Investment advisors troll Alife conferences looking for new algorithms they can deploy in their quest to beat the odds of the global stock market. Investors themselves put all of their faith in algorithmic trading to buy or sell. If they still experience their choices as their own, their hair trigger decisions are made essentially on faith. The complexity and speed of transactions are well beyond any human ability to process the data of the massive search spaces that are involved. Shing Tat Chung’s year long Superstitious Fund Project is a performative foray into this zone that has generated some heated public debate in the US in recent years. It zeroes in on the issue of blind faith through a parodic but actual investment fund that calls attention to the rise and fall of values due to investors’ belief or lack of belief in the invisible forces that maintain those values. The algorithm/bot running the Superstitious Fund makes decisions based purely on superstitious beliefs, related to astrology (e.g. phases of the moon) and numerology (e.g. fear of the number 13). It generates a trading logic according to “lucky values” that it derives at any given moment. The artist presents his project via a CNBC interview in which, as manager of the fund, he is questioned about its performance – it is admittedly a bit of an underperformer in a business sense. But it speaks eloquently to William Uricchio’s proposal that the algorithm introduces the most unsettled and potentially creative conditions in today’s networked world.

About the author

Shing Tat Chung is an artist and designer. He studied Fine Art at the Slade School of Fine Art and Frankfurt Stadelschule. He has just completed his Masters in Design Interactions at the Royal College of Art, London. His work is multidisciplinary, however is aimed at provoking thought and debate around economic or social issues or the impact of present or speculative technologies on our society. His recent and ongoing works explores the affects of superstition on societies and infrastructures, which often go ignored or hidden in the world we live in. In response to his research, he has created projects that aim to raise discussion and debate around our irrationalities.
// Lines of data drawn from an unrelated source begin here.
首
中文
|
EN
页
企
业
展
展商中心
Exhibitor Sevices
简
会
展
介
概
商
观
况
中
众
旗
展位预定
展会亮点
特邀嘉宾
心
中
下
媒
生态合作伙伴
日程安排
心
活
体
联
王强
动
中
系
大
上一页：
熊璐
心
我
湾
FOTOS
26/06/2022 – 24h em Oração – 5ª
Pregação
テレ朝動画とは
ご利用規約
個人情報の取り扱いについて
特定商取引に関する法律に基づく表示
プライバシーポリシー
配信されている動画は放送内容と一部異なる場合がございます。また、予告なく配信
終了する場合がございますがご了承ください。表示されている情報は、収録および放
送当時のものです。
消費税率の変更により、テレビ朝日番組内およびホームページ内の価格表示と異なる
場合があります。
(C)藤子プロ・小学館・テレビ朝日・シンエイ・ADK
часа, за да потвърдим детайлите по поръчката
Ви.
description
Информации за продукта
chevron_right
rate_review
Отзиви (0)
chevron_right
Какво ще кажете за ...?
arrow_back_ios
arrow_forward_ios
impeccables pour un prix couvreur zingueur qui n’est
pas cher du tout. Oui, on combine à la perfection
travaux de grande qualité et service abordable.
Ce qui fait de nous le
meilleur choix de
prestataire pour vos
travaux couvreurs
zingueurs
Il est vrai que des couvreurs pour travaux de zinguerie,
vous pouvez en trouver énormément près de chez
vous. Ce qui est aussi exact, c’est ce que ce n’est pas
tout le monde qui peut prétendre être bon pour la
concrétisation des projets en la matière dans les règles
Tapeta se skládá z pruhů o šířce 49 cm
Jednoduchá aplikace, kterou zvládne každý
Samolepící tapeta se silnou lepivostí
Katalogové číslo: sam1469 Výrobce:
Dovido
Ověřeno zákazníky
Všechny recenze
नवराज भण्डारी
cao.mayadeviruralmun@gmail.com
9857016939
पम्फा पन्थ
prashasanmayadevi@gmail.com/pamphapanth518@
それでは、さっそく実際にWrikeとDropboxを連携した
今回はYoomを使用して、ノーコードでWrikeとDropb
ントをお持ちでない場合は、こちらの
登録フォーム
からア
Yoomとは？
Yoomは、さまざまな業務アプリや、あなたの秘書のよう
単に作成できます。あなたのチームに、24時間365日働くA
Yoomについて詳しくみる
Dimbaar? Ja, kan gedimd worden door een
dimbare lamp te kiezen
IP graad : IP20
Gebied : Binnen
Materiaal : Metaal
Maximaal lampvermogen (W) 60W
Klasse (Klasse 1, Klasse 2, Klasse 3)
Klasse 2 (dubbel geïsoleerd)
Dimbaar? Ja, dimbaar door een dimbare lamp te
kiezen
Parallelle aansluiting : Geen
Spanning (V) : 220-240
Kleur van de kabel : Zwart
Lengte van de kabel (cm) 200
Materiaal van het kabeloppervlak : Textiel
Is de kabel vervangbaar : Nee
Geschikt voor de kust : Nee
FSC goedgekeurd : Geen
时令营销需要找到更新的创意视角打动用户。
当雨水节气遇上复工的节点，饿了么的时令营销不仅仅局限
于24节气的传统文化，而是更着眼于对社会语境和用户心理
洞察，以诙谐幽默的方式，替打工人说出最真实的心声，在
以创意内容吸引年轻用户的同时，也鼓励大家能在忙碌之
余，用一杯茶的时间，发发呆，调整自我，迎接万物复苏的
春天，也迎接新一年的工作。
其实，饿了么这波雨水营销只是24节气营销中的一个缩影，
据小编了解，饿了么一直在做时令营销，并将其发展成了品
In specific cases, through the lens of finance and trading algorithms. Shing Tat Chung lives and works in London. Recent exhibitions and talks have included Test Lab at V2 Unstable Media, Rotterdam, Microsoft Design Expo, Redmond Washington, Live Interview on CNBC WorldWide Services Television, Paradise at Milan Salone, What If at the Beijing Design Triennial, Never in a Million Years at the Folkestone Triennial.